If a chain of hashes is associated with a single work ... you might get somewhere.
I've thought through the problem of fingerprinting records (as in, any recorded data: text, images, audio, video, software, etc.) in a way that coherently identifies it despite changes over time. Git and related revision control systems probably offer one useful model. Another is to generate signatures via ngrams of the text in such a way that's resilient (i.e., non-brittle) despite varioius changes: different fonts, charactersets, slight variances in spelling (e.g., British vs. American English, transliterations between languages), omissions or additions, or other changes. Different versions of the same underlying work, e.g., PDF, HTML, or ASCII text, translations, different editions, etc., all have much in common, though in ways that a naive file hash wouldn't immediately recognise or reveal.
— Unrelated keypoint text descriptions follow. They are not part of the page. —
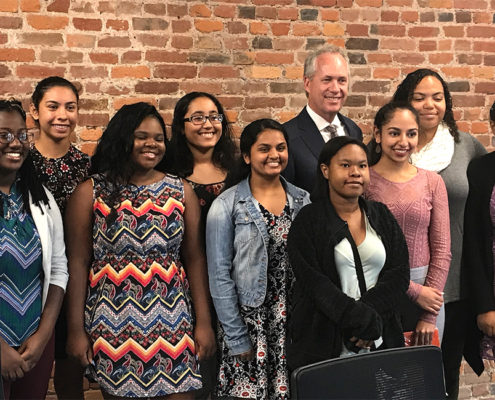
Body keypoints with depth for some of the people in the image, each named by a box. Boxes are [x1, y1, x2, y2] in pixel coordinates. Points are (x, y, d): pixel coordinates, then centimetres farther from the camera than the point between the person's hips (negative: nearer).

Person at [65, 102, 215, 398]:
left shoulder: (182, 192, 5)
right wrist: (76, 329, -3)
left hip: (172, 324, 2)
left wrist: (204, 321, 1)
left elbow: (195, 259, 5)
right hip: (112, 326, -1)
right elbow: (78, 264, -1)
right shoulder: (90, 193, -1)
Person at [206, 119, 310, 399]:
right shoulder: (226, 206, -6)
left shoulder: (303, 200, 6)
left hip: (295, 326, 3)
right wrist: (237, 340, -9)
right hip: (249, 325, -3)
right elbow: (220, 277, -7)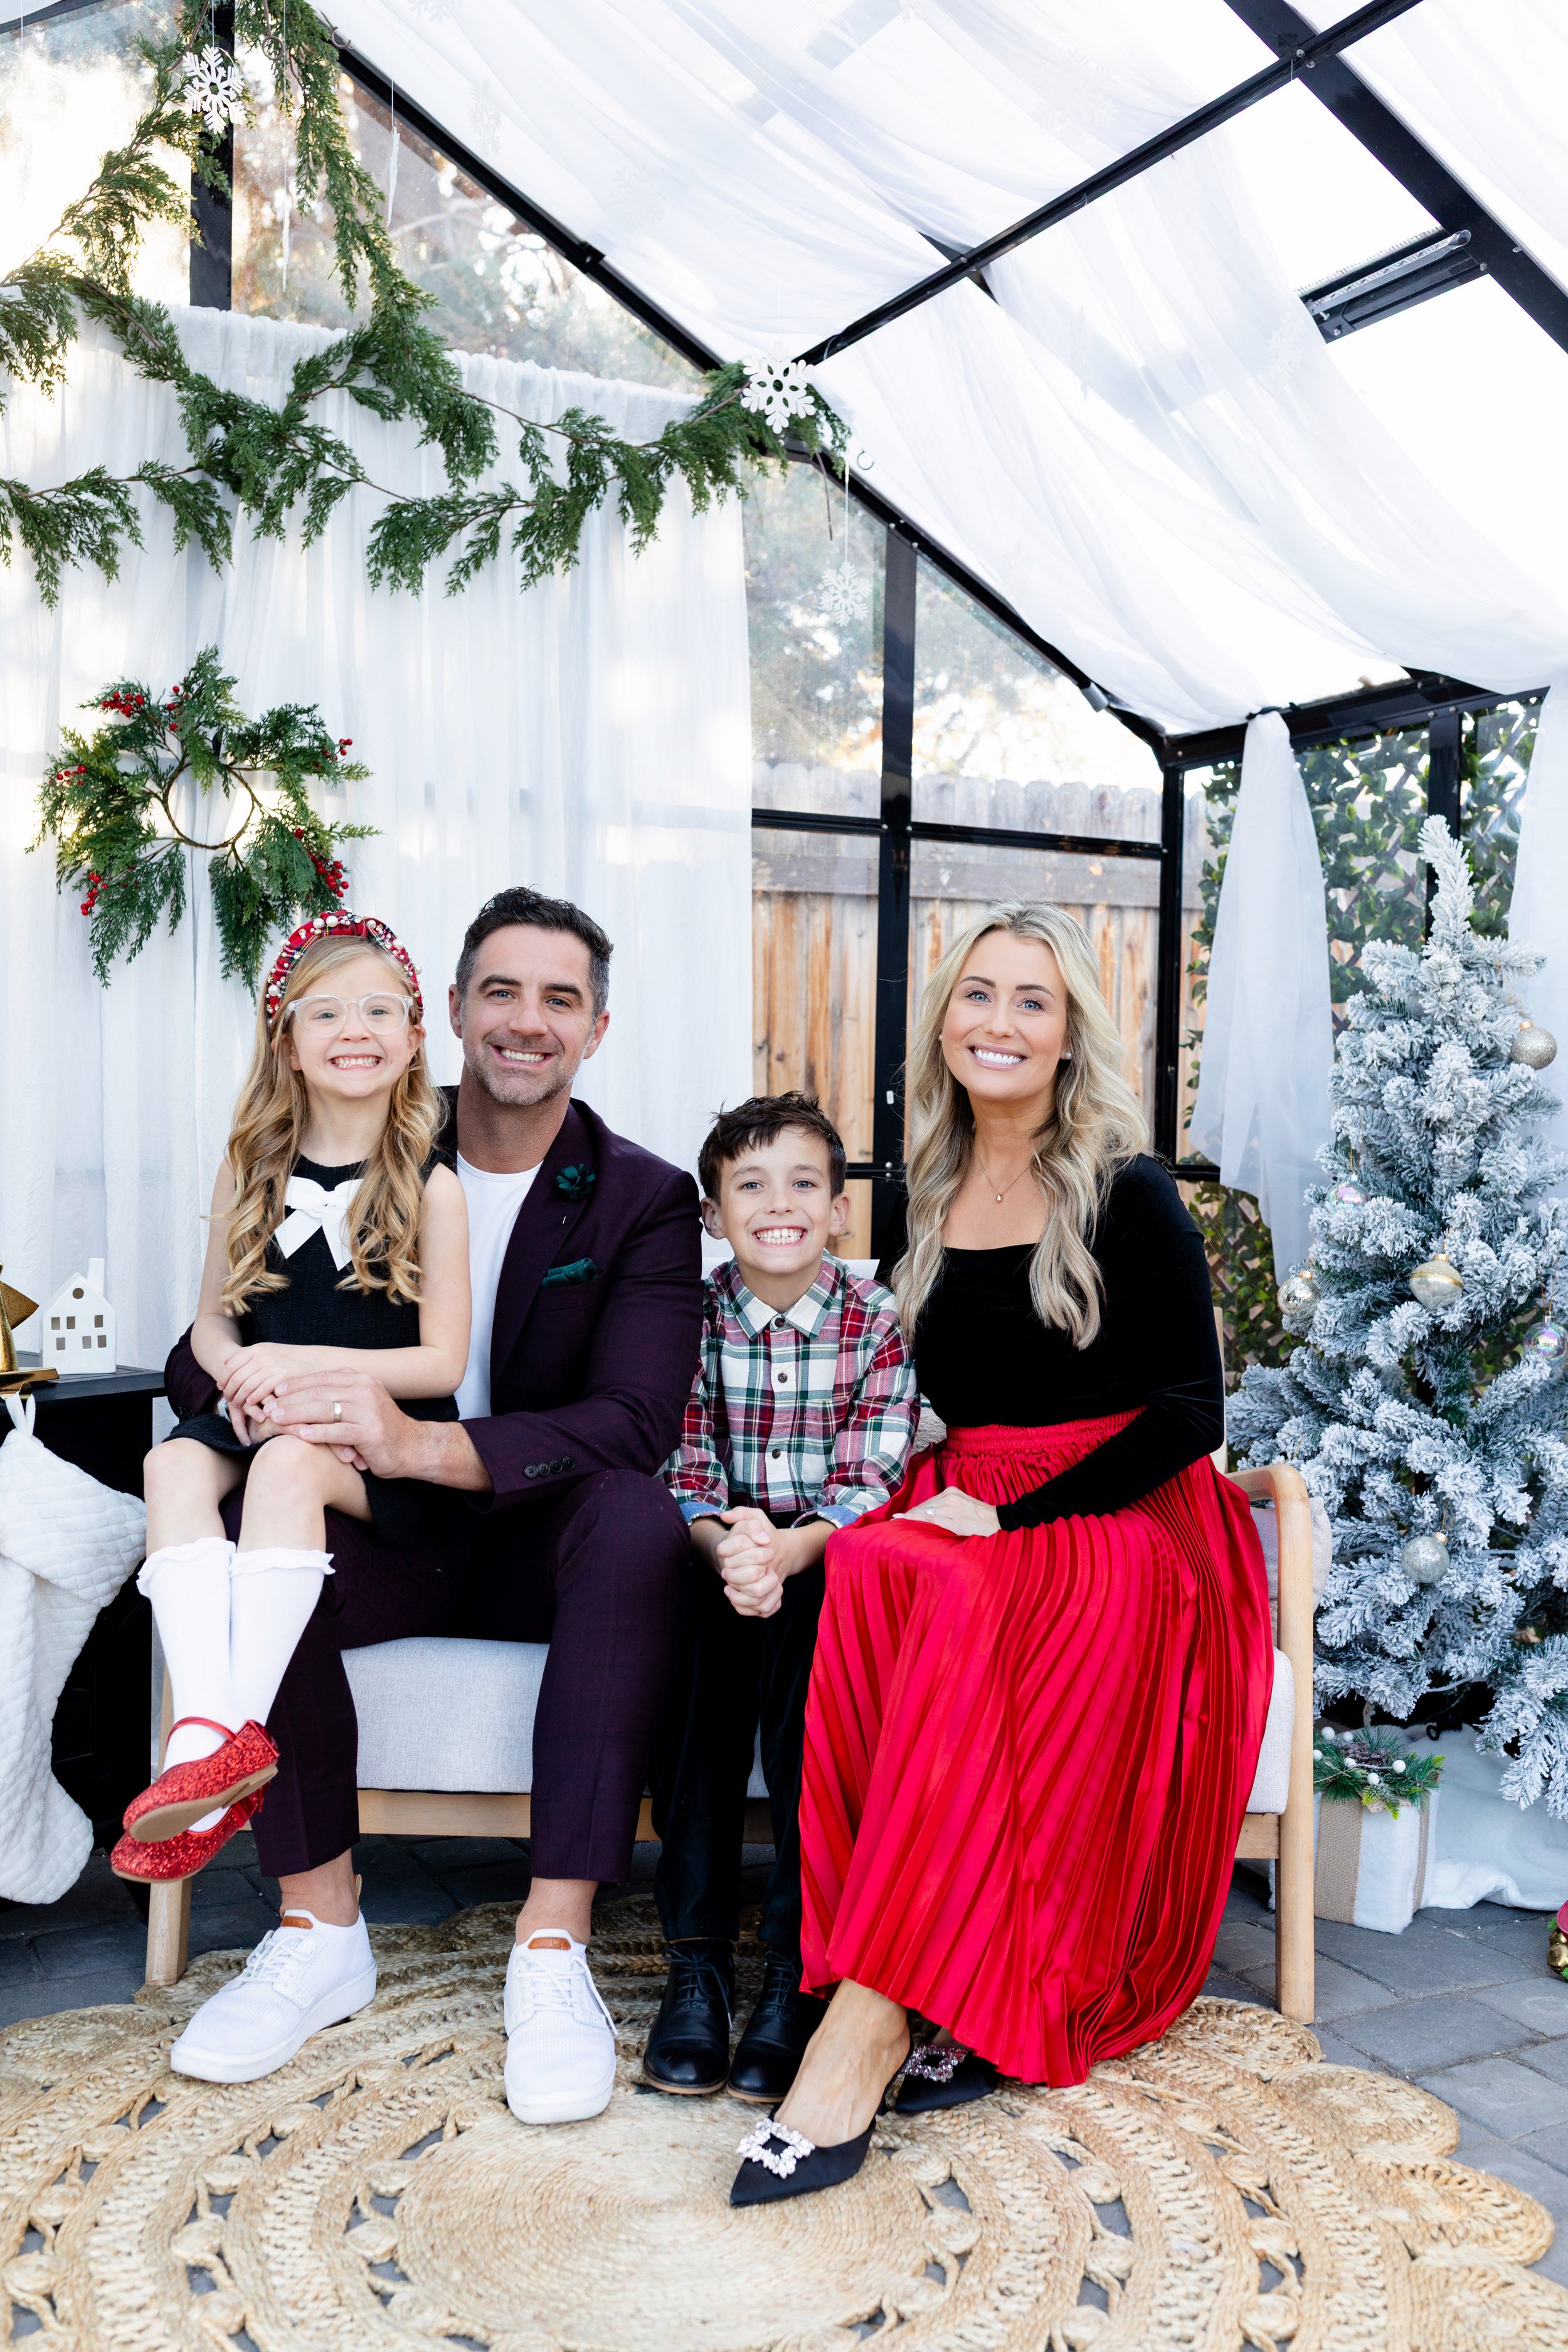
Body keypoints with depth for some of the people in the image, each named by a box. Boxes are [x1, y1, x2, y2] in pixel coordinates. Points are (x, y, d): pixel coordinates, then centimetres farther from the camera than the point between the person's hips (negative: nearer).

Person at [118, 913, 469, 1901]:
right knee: (175, 1461, -26)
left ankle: (243, 1731, -34)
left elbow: (441, 1362, -5)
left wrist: (300, 1363, -14)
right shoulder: (251, 1171, 9)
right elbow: (213, 1323, 15)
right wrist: (242, 1373, -9)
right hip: (265, 1412, 4)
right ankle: (206, 1727, -39)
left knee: (290, 1462, -34)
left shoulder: (429, 1187, -3)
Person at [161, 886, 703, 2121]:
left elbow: (634, 1425, -18)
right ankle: (318, 1925, -16)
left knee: (640, 1520, -33)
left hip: (535, 1542, -1)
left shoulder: (645, 1199, -4)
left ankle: (554, 1949, -29)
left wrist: (423, 1444, -35)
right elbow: (200, 1356, 0)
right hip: (382, 1542, 2)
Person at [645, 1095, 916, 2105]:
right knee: (698, 1604, -32)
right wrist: (726, 1541, -28)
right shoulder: (692, 1318, 2)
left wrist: (789, 1548, -31)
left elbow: (871, 1479, -10)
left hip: (832, 1564, -1)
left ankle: (798, 1964, -27)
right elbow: (683, 1473, -4)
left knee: (803, 1609, -33)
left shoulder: (879, 1319, -1)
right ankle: (699, 1951, -27)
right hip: (721, 1553, 1)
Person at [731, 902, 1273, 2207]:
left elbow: (1191, 1410, -6)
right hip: (963, 1511, 4)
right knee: (866, 1571, -31)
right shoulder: (920, 1200, 13)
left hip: (1123, 1524, -4)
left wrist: (1012, 1513, -16)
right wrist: (938, 1503, -5)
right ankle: (970, 2005, -28)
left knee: (968, 1603, -36)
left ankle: (862, 2040, -34)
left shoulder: (1130, 1195, -1)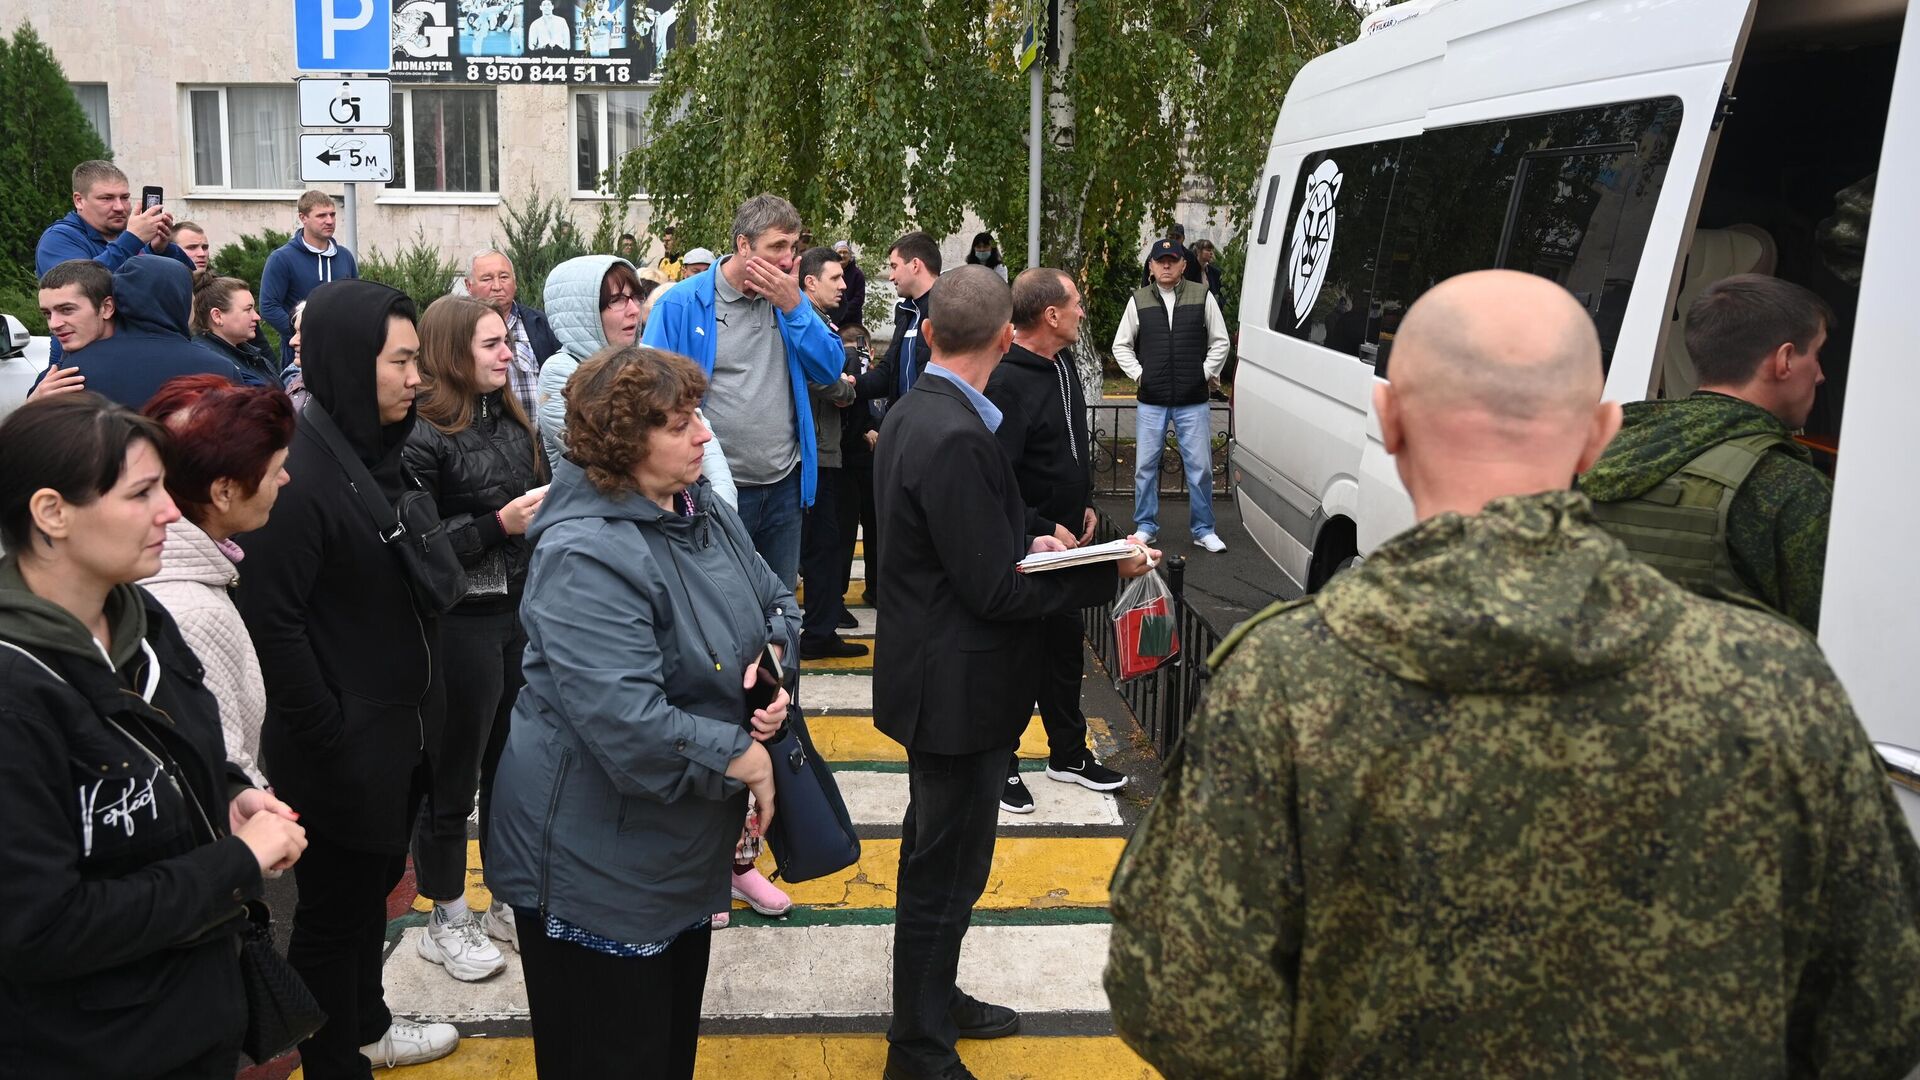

We often refer to works through tuples such as author-title-pubdate, or editor-language-title. This is a minute fraction of the actual content of most works, but is remarkably effective in creating namespaces. Controlled vocabularies and specific indexing systems (Dewey Decimal, OCLC, Library of Congress Catalog Number, ISBN, DOI, etc.) all refine this further, but require specific authority and expertise. I'd like to see an approach which both leverages and extends such classifications.
You end up with the ebook file and an annotations and bookmarks file. I'm assuming that the program would just look in the same directory as the ebook file or some configurable location.